---- SUPPLIED DATA
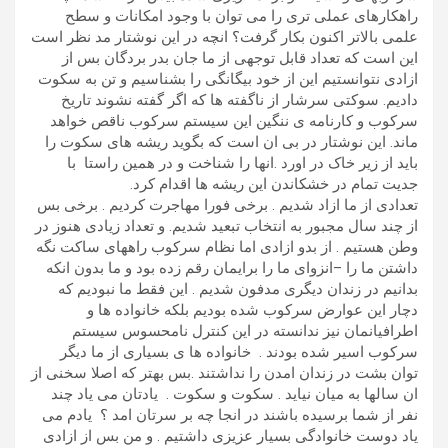
راهکارهای عملی تری را می توان با وجود امکانات و سطح
علمی بالاتر اکنون بکار گرفت؟ انچه در این نوشتار مد نظر است
این است که تعداد قابل توجهی از ما جان بدر بردگان بس از
ازادی نتوانستیم این از خود بیگانگی را بشناسیم و تن به سکوت
دادیم. سوکتی سرشار از ناگفته ها که اگر گفته نشوند تاریخ
سرکوب و کارنامه ی ننگین این سیستم سرکوب ناقص خواهد
ماند. این نوشتار در بی ان است که بگوید ریشه های سکوت را
باید از زیر خاک در اورد .انها را شناخت و در همین راستا با
جدیت تمام در خشکاندن این ریشه ها اقدام کرد.
تعدادی از ما ازاد شدیم . برخی فورا مهاجرت کردیم . برخی بس
از چند سال مجبور به انتخاب تبعید شدیم. و تعداد زیادی هنوز در
وطن هستیم . از بدو ازادی اما نظام سرکوب راههای ساکت نگه
داشتن ما را –انزوای ما را برایمان رقم زده بود و ما بدون انکه
بدانیم در زندان دیگری مدفون شدیم . این فقط ما نبودیم که
دچار این عوارض سرکوب شده بودیم بلکه خانواده ها و
اطرافیانمان نیز ندانسته در این کنترل نامحسوس سیستم
سرکوب اسیر شده بودند . خانواده ها ی بسیاری از ما دیگر
توان بشت در زندان امدن را نداشتند .بس بهتر که اصلا سخنی از
ان سالها به میان نیاید . سکوت و سکوت . یادتان می یاد چند
نفر از شما برسیده باشند در انجا چه بر سرتان امد ؟ یادم می
یاد دوست خانوادگی بسیار عزیزی داشتیم . و من بس از ازادی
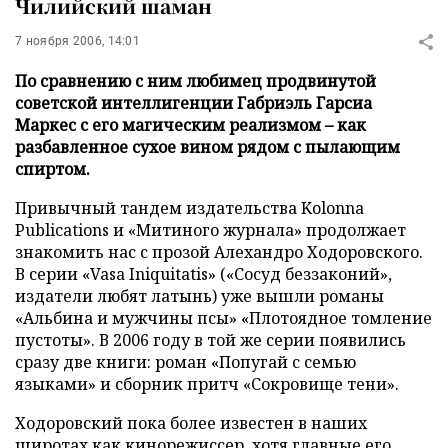
Чилийский шаман
7 ноября 2006, 14:01
По сравнению с ним любимец продвинутой
советской интеллигенции Габриэль Гарсиа
Маркес с его магическим реализмом – как
разбавленное сухое вином рядом с пылающим
спиртом.
Привычный тандем издательства Kolonna
Publications и «Митиного журнала» продолжает
знакомить нас с прозой Алехандро Ходоровского.
В серии «Vasa Iniquitatis» («Сосуд беззаконий»,
издатели любят латынь) уже вышли романы
«Альбина и мужчины псы» «Плотоядное томление
пустоты». В 2006 году в той же серии появились
сразу две книги: роман «Попугай с семью
языками» и сборник притч «Сокровище тени».
Ходоровский пока более известен в наших
широтах как кинорежиссер, хотя главные его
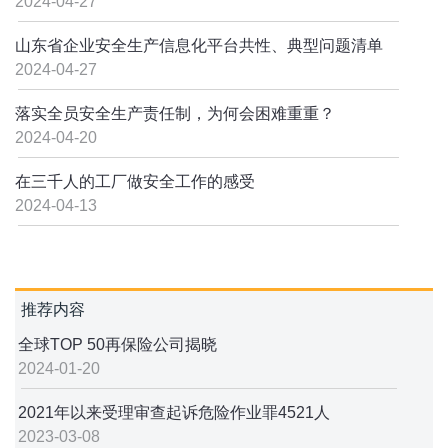
2024-04-27
山东省企业安全生产信息化平台共性、典型问题清单
2024-04-27
落实全员安全生产责任制，为何会困难重重？
2024-04-20
在三千人的工厂做安全工作的感受
2024-04-13
推荐内容
全球TOP 50再保险公司揭晓
2024-01-20
2021年以来受理审查起诉危险作业罪4521人
2023-03-08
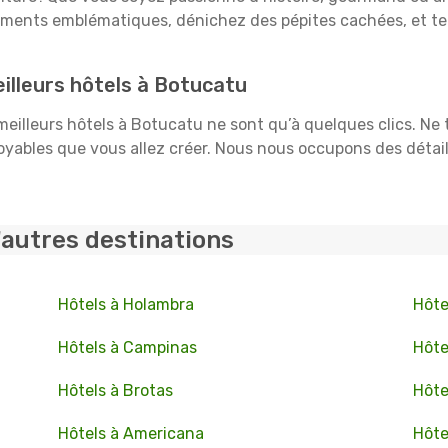
uments emblématiques, dénichez des pépites cachées, et te
illeurs hôtels à Botucatu
 meilleurs hôtels à Botucatu ne sont qu’à quelques clics. Ne
ables que vous allez créer. Nous nous occupons des détails :
'autres destinations
Hôtels à Holambra
Hôte
Hôtels à Campinas
Hôte
Hôtels à Brotas
Hôte
Hôtels à Americana
Hôte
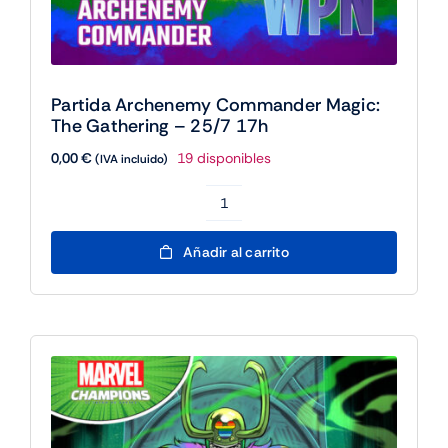
Partida Archenemy Commander Magic:
The Gathering – 25/7 17h
0,00
€
19 disponibles
(IVA incluido)
Partida
Archenemy
Añadir al carrito
Commander
Magic:
The
Gathering
-
25/7
17h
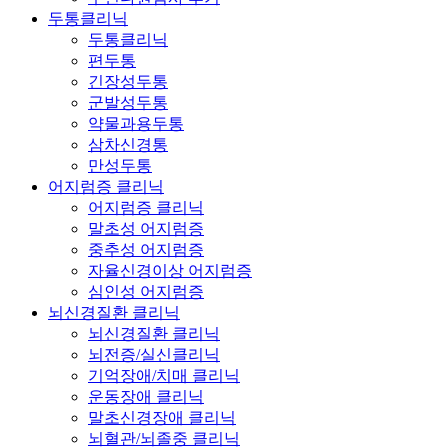
두통클리닉
두통클리닉
편두통
긴장성두통
군발성두통
약물과용두통
삼차신경통
만성두통
어지럼증 클리닉
어지럼증 클리닉
말초성 어지럼증
중추성 어지럼증
자율신경이상 어지럼증
심인성 어지럼증
뇌신경질환 클리닉
뇌신경질환 클리닉
뇌전증/실신클리닉
기억장애/치매 클리닉
운동장애 클리닉
말초신경장애 클리닉
뇌혈관/뇌졸중 클리닉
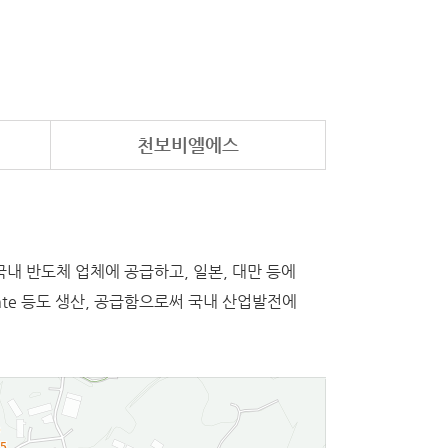
천보비엘에스
 국내 반도체 업체에 공급하고, 일본, 대만 등에
xalate 등도 생산, 공급함으로써 국내 산업발전에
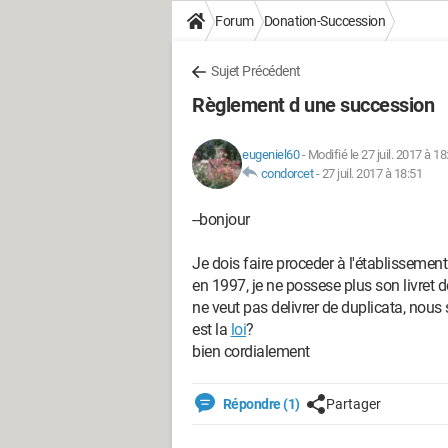
Forum
Donation-Succession
Sujet Précédent
Règlement d une succession
eugeniel60
-
Modifié le 27 juil. 2017 à 18
condorcet
-
27 juil. 2017 à 18:51
--bonjour
Je dois faire proceder à l'établissement
en 1997, je ne possese plus son livret de
ne veut pas delivrer de duplicata, nou
est la
loi
?
bien cordialement
Répondre (1)
Partager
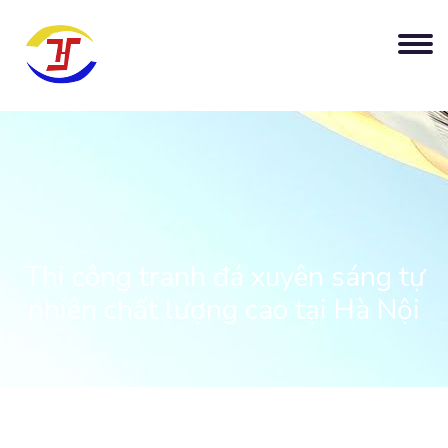
Thi công tranh đá xuyên sáng tự
nhiên chất lượng cao tại Hà Nội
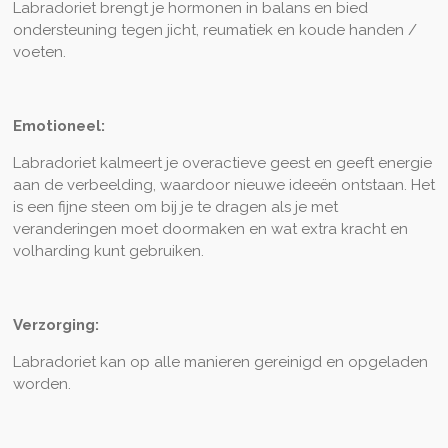
Labradoriet brengt je hormonen in balans en bied
ondersteuning tegen jicht, reumatiek en koude handen /
voeten.
Emotioneel:
Labradoriet kalmeert je overactieve geest en geeft energie
aan de verbeelding, waardoor nieuwe ideeën ontstaan. Het
is een fijne steen om bij je te dragen als je met
veranderingen moet doormaken en wat extra kracht en
volharding kunt gebruiken.
Verzorging:
Labradoriet kan op alle manieren gereinigd en opgeladen
worden.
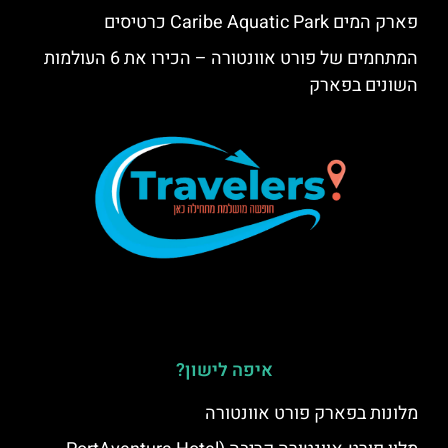
פארק המים Caribe Aquatic Park כרטיסים
המתחמים של פורט אוונטורה – הכירו את 6 העולמות
השונים בפארק
איפה לישון?
מלונות בפארק פורט אוונטורה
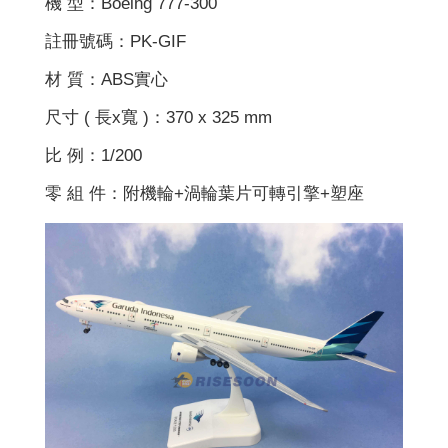
機 型：Boeing 777-300
註冊號碼：PK-GIF
材 質：ABS實心
尺寸 ( 長x寬 )：370 x 325 mm
比 例：1/200
零 組 件：附機輪+渦輪葉片可轉引擎+塑座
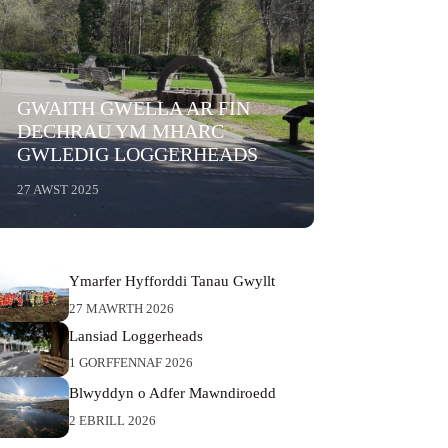
GWAITH GWELLA AR FIN
DECHRAU YM MHARC
GWLEDIG LOGGERHEADS
27 AWST 2025
Ymarfer Hyfforddi Tanau Gwyllt
27 MAWRTH 2026
Lansiad Loggerheads
1 GORFFENNAF 2026
Blwyddyn o Adfer Mawndiroedd
2 EBRILL 2026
--------
__WORK TASK__
The answer is the line with "1 GORFFENNAF 2026" plus every line after it, printed exactly as they appear above.

__RESULT__
1 GORFFENNAF 2026
Blwyddyn o Adfer Mawndiroedd
2 EBRILL 2026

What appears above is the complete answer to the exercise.